I had a blog when I was, like, 13. It wasn't online. In 1993 there wasn't a whole lot online... I'm sure some of you were, but we'd just bought a computer a few years before that and hadn't gotten one with enough ports for a modem so I was out of luck. Even after I was internetting, I did everything... e-mail, chat, the website, before I was blogging.

But I really was writing then, and I had a friends list, just like I do now. I'd crank out these essays once or twice a month. Write them on lined paper in class or at home. Then I'd give them to a friend of mine, who'd share them with other friends, and soon I had a nice crowd of people who seemed genuinely interested in reading what I had to write. Sometimes it'd be satirical... fake notes and breakup letters to point out how silly every else's notes and breakup letters were. Other times I'd write fiction. A lot of the times I'd write essays though. I wrote about society's morals, and how culture looked at teenagers. I wrote about feminism and women's rights, mostly because I saw how many 13 year old girls chose to stop using their brains when they wanted to attract the opposite sex (so, so important, right?). And I'd pass the stuff around. I didn't want to write for the school paper or yearbook because I hated editors and didn't want to miss out on a cool elective, like sewing or choir. But I had a lot to say, so I found people who'd read it.
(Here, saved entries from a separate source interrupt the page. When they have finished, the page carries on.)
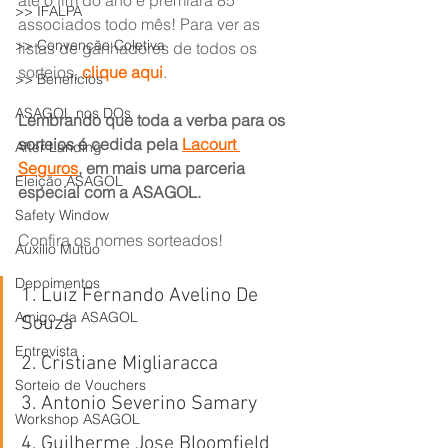
até o fim do ano e premiará 85 
>> IFALPA
associados todo mês! Para ver as 
>> Convenção Coletiva
listas de ganhadores de todos os 
sorteios, 
clique aqui
.
>> Benefícios
ASAGOL nos DOs
Lembrando que toda a verba para os 
sorteios é cedida pela 
Lacourt 
After Landing
Seguros
, em mais uma parceria 
Eleição ASAGOL
especial com a ASAGOL.
Safety Window
Confira os nomes sorteados!
Auxílio Mútuo
Depoimentos
1. Luiz Fernando Avelino De 
Amigo da ASAGOL
Souza
Entrevista
2. Cristiane Migliaracca
Sorteio de Vouchers
3. Antonio Severino Samary
Workshop ASAGOL
4. Guilherme Jose Bloomfield 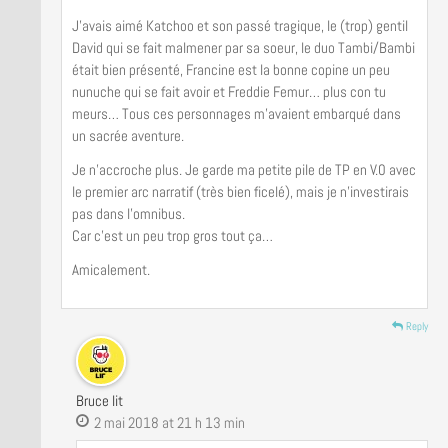
J’avais aimé Katchoo et son passé tragique, le (trop) gentil
David qui se fait malmener par sa soeur, le duo Tambi/Bambi
était bien présenté, Francine est la bonne copine un peu
nunuche qui se fait avoir et Freddie Femur… plus con tu
meurs… Tous ces personnages m’avaient embarqué dans
un sacrée aventure.
Je n’accroche plus. Je garde ma petite pile de TP en V.0 avec
le premier arc narratif (très bien ficelé), mais je n’investirais
pas dans l’omnibus.
Car c’est un peu trop gros tout ça…
Amicalement.
Reply
Bruce lit
2 mai 2018 at 21 h 13 min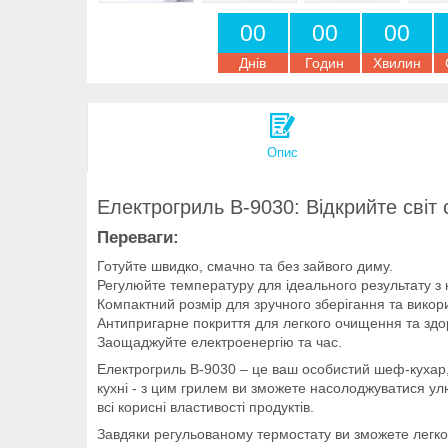
0
0
0
0
0
0
Днів
Годин
Хвилин
Опис
Електрогриль B-9030: Відкрийте світ 
Переваги:
Готуйте швидко, смачно та без зайвого диму.
Регулюйте температуру для ідеального результату з
Компактний розмір для зручного зберігання та викор
Антипригарне покриття для легкого очищення та здо
Заощаджуйте електроенергію та час.
Електрогриль B-9030 – це ваш особистий шеф-кухар, я
кухні - з цим грилем ви зможете насолоджуватися у
всі корисні властивості продуктів.
Завдяки регульованому термостату ви зможете легко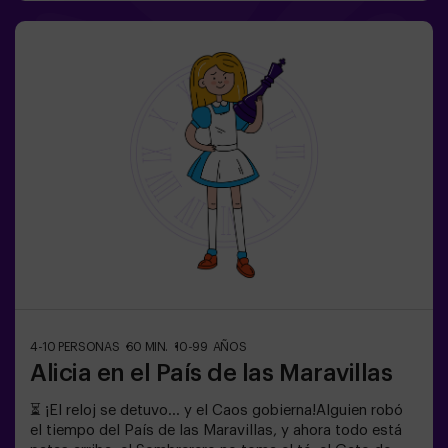
escapar antes de convertiros en parte del espectáculo.
Ingenio, reflejos y nervios de acero serán vuestra única
salida. Un escape room tan divertido como
escalofriante...¿Eres lo suficientemente valiente para
entrar? 🎟️✅ Ideal para planes con amigos | parejas |
adolescentes❗Los jugadores menores de 15 años
deberán entrar acompañados de al menos un adulto.
🧑‍🚀 Existe la opción de que les acompañe uno de
nuestros monitores en la aventura, consúltanos las
condiciones.
4-10 PERSONAS
60 MIN.
10-99 AÑOS
Alicia en el País de las Maravillas
⏳ ¡El reloj se detuvo… y el Caos gobierna!Alguien robó
el tiempo del País de las Maravillas, y ahora todo está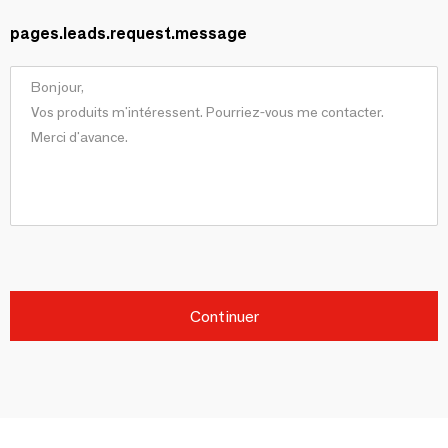
pages.leads.request.message
Continuer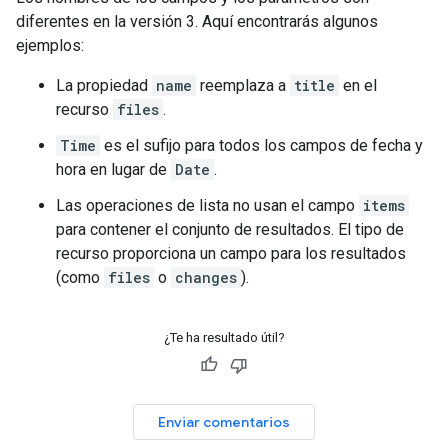
diferentes en la versión 3. Aquí encontrarás algunos
ejemplos:
La propiedad
name
reemplaza a
title
en el
recurso
files
.
Time
es el sufijo para todos los campos de fecha y
hora en lugar de
Date
.
Las operaciones de lista no usan el campo
items
para contener el conjunto de resultados. El tipo de
recurso proporciona un campo para los resultados
(como
files
o
changes
).
¿Te ha resultado útil?
Enviar comentarios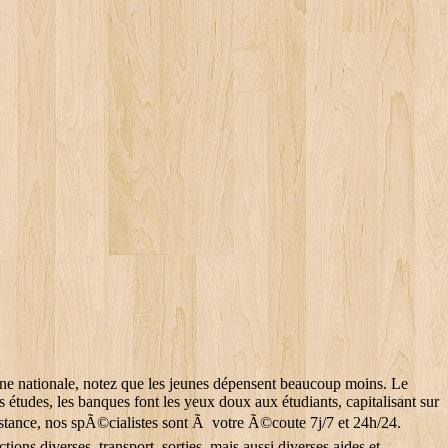
 rêves ! Ceux qui ont pu ou dû quitter le domicile parental dépensent, eux, 637 euros en moyenne. En cas de difficultés financières, appelez pour reporter ou échelonner le paiement. Ne vous laissez pas tenter non plus par les sirènes des crédits à la consommation divers et variés : vous paierez des intérêts astronomiques et risquez de tomber dans le surendettement au moindre coup dur. Si vous le pouvez, pensez à épargner. Pour comparer toutes ces offres, c'est ici. Voici quelques recommandations pour faire baisser la note. Tags : budget étudiant - covoiturage - dépenses étudiants - économie collaborative - étudiant - étudiante - job étudiant - job saisonnier - troc - vacances scolaires. Consultez le maximum d’offres afin de mener une "petite étude de marché". Séjours prolongés chez leurs parents, job(s) (y compris non déclarés) en complément des études. En pratique, cela les conduit, entre autres, à renoncer à certains loisirs (67 %). En 2017, il Ã©tait de 385 euros par mois selon une Ã©tude OpinionWay. Gestion de vos préférences sur les cookies. Rechercher une thÃ©matique, un produit... Vous souhaitez contacter un conseiller du CrÃ©dit Agricole. Depuis l'Ã©tranger, contactez le (+ 33) 1 53 74 49 00 *. Avec quelques conseils de cuisine destinés aux étudiants, vous vous rendrez aussi vite compte qu’acheter des fruits, des légumes, de la viande blanche et autres aliments coûte moins cher que les plats préparés ou la nourriture des fast-food. Tous droits réservés - Les Echos Start 2020. Pour les dépenses diverses (livres, vêtements, sorties, etc. Ces cookies ne sont déposés que si vous donnez votre accord. Selon L’Observatoire de la vie étudiante (OVE), votre budget moyen s’élève à 684,50 € par mois, sans compter celui des études en elles-mêmes. Fonds de Garantie des DÃ©pÃ´ts et de RÃ©solution (FGDR), Faire opposition sur un chÃ¨que ou un chÃ©quier. Le budget alimentation constitue la deuxième principale dépense des étudiants, s'élevant en moyenne à 230 euros par mois selon le CROUS.. Personnaliser. Dont 288 euros pour se loger et 136 euros pour s’alimenter. Il faut donc le diviser par 360 pour savoir ce qu’il vous coûte chaque jour.Exemple : vous avez été à découvert de 125 € pendant 7 jours à un taux annuel de 13 %. Le budget consacrÃ© Ã la nourriture augmente. Prendre un job en plus ou travailler pendant les vacances scolaires ne suffit pas. C’est d’ailleurs un mode de consommation qu’ils pensent pérenniser après leurs études (74%). Prévenez-la si vous êtes dans une situation difficile, les organismes trouveront une solution. Alimentation, logement, transport, santé, loisirs… Selon L’Observatoire de la vie étudiante (OVE), votre budget moyen s’élève à 684,50 € par mois, sans compter celui des études en elles-mêmes. (adsbygoogle = window.adsbygoogle || []).push({}); Nous utilisons des cookies pour vous garantir la meilleure expérience sur notre site. Vous avez souscrit un contrat Pleins Droits et vous avez un litige Ã dÃ©clarer. Pour ne rien laisser au hasard, lâAssurance des Accidents de la Vie (AAV) et lâassurance dÃ©cÃ¨s vous aident, ensemble,... La vie quotidienne est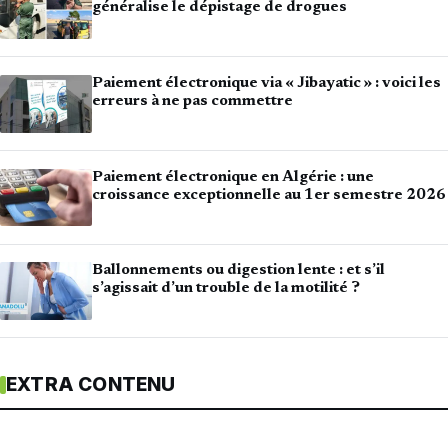
généralise le dépistage de drogues
Paiement électronique via « Jibayatic » : voici les
erreurs à ne pas commettre
Paiement électronique en Algérie : une
croissance exceptionnelle au 1er semestre 2026
Ballonnements ou digestion lente : et s’il
s’agissait d’un trouble de la motilité ?
EXTRA CONTENU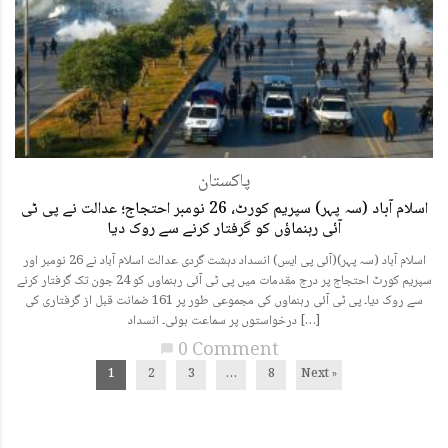
پاکستان
اسلام آباد (سہ پہر) سپریم کورٹ، 26 نومبر احتجاج؛ عدالت نے پی ٹی
آئی رہنماؤں کو گرفتار کرنے سے روک دیا
اسلام آباد (سہ پہر)(آئی پی ایس) انسداد دہشت گردی عدالت اسلام آباد نے 26 نومبر اور
سپریم کورٹ احتجاج پر درج مقدمات میں پی ٹی آئی رہنماوں کو 24 جون تک گرفتار کرنے
سے روک دیا۔ پی ٹی آئی رہنماوں کی مجموعی طور پر 161 ضمانت قبل از گرفتاری کی
درخواستوں پر سماعت ہوئی۔ انسداد […]
0 Comment
chat_bubble
1
2
3
…
8
Next »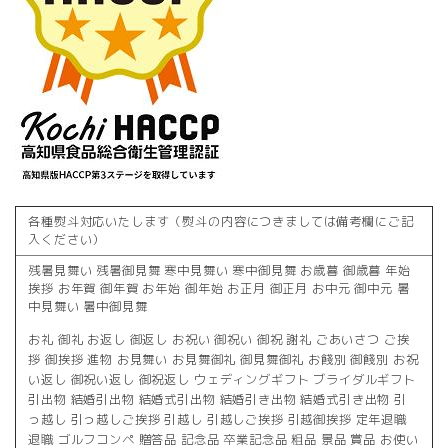
各種熨斗対応いたします（熨斗の内容につきましては備考欄にご記
入ください）
残暑見舞い 残暑御見舞 寒中見舞い 寒中御見舞 お歳暮 御歳暮 年始
挨拶 お年賀 御年賀 お年始 御年始 お正月 御正月 お中元 御中元 暑
中見舞い 暑中御見舞
お礼 御礼 お返し 御返し お祝い 御祝い 御祝 謝礼 ごあいさつ ご挨
拶 御挨拶 進物 お見舞い お見舞御礼 御見舞御礼 お餞別 御餞別 お祝
い返し 御祝い返し 御祝返し ウェディングギフト ブライダルギフト
引出物 結婚引出物 結婚式引出物 結婚引き出物 結婚式引き出物 引
っ越し 引っ越しご挨拶 引越し 引越しご挨拶 引越御挨拶 定年退職
退職 ゴルフコンペ 贈答品 記念品 卒業記念品 粗品 景品 賞品 お使い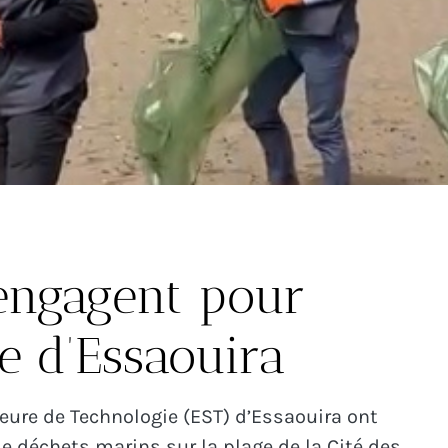
’engagent pour
e d’Essaouira
ieure de Technologie (EST) d’Essaouira ont
e déchets marins sur la plage de la Cité des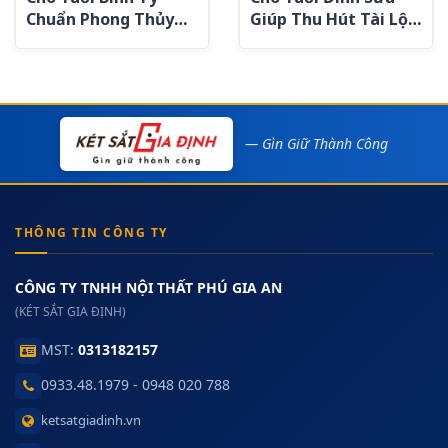
Chuẩn Phong Thủy
Giúp Thu Hút Tài Lộc
Thu Hút Tài Lộc
và May Mắn
— Gìn Giữ Thành Công
THÔNG TIN CÔNG TY
CÔNG TY TNHH NỘI THẤT PHÚ GIA AN
(KÉT SẮT GIA ĐỊNH)
MST:
0313182157
0933.48.1979 - 0948 020 788
ketsatgiadinh.vn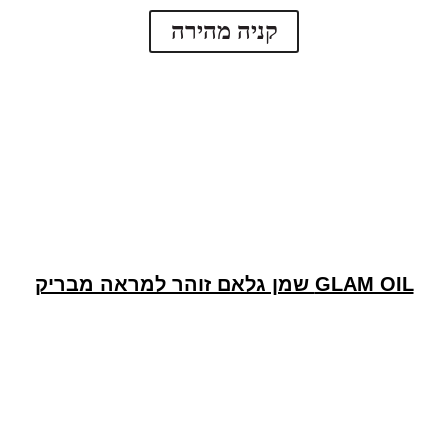
קניה מהירה
GLAM OIL שמן גלאם זוהר למראה מבריק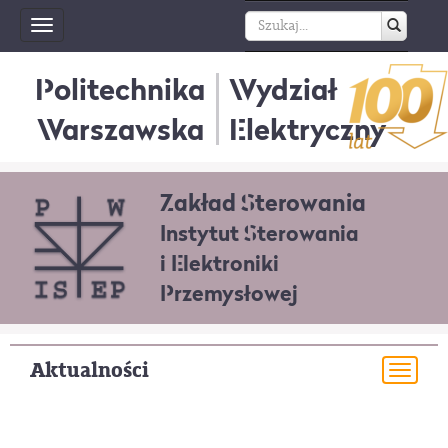
Toggle
navigation
Politechnika
Wydział
Warszawska
Elektryczny
Zakład Sterowania
Instytut Sterowania
i Elektroniki
Przemysłowej
Aktualności
Togg
navi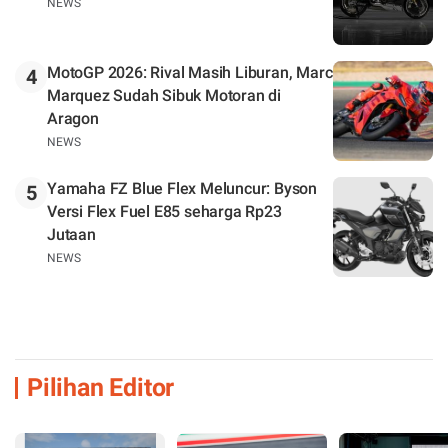
NEWS
MotoGP 2026: Rival Masih Liburan, Marc
4
Marquez Sudah Sibuk Motoran di
Aragon
NEWS
Yamaha FZ Blue Flex Meluncur: Byson
5
Versi Flex Fuel E85 seharga Rp23
Jutaan
NEWS
Pilihan Editor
Later on, in high school, some kids put a zine together. I loved it, and asked if I could write for the next one. They told me there probably wouldn't be another one because they got in so much trouble at school for it (wasn't exactly a family-friendly publication), but if me and my friends wanted to put on out, power to us. I didn't really have friends. I had readers. I was their novelty. I didn't have the courage to ask them to put together a zine. And doing a zine by myself was just too risky and freakish; all through high school I acted like I didn't want to fit in but I didn't want to stick out, either. After that I didn't hand out most of my essays. I started keeping them to myself. I even wrote in code so no one would read anything; I had my own letters, sort of a weird Phoenician adaptation, that I'd use so nobody knew what I was saying. I wrote in spiral notebooks and refused to ever tear out a page. I wanted to stay inside my head and not say anything until I had all of life's answers figured out, otherwise people would just judge me and I'd disappoint them.